**PROBLEM TO SOLVE:**
Among the entries below, how many lines have the word "يتيمة"? Answer only with the number.

● ● ● ● ● ● ●

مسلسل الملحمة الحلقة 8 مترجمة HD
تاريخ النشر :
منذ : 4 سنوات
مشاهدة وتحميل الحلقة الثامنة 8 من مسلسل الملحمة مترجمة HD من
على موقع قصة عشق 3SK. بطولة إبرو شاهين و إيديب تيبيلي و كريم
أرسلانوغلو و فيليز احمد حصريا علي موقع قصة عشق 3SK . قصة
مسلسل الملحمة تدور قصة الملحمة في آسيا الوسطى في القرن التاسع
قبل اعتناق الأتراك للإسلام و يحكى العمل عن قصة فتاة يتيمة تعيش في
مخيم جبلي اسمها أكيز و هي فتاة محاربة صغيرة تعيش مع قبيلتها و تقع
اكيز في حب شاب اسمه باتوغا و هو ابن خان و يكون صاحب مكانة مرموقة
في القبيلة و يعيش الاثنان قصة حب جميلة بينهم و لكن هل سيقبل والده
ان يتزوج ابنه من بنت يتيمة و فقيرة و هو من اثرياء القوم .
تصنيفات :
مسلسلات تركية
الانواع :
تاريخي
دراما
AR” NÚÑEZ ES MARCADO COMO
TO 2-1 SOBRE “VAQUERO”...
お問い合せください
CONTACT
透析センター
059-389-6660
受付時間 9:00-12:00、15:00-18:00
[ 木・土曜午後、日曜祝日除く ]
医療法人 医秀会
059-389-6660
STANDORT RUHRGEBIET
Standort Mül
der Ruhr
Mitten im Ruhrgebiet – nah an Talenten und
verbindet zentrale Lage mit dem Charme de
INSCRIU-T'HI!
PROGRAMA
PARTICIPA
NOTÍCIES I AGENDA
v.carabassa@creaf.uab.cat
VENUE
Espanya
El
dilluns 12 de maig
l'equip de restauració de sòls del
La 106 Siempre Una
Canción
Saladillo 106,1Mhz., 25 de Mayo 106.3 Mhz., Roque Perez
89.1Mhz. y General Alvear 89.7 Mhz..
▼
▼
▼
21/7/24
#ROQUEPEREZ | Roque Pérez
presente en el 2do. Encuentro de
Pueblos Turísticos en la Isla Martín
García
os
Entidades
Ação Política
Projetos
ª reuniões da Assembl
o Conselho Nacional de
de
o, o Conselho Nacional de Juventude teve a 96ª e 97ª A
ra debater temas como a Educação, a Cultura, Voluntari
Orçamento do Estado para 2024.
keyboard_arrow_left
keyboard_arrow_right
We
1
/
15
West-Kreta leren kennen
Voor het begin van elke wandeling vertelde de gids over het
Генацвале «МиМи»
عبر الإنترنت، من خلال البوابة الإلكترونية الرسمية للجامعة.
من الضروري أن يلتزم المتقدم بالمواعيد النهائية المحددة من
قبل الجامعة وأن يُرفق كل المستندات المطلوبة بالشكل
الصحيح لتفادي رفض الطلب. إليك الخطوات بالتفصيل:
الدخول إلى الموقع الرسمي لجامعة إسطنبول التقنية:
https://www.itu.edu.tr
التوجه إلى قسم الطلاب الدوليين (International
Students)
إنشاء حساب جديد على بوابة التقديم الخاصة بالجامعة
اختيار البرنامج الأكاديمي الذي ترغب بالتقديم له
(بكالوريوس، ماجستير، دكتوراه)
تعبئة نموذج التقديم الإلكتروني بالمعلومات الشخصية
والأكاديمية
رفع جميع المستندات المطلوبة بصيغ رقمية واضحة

● ● ● ● ● ● ●

**ANSWER BOX:**
2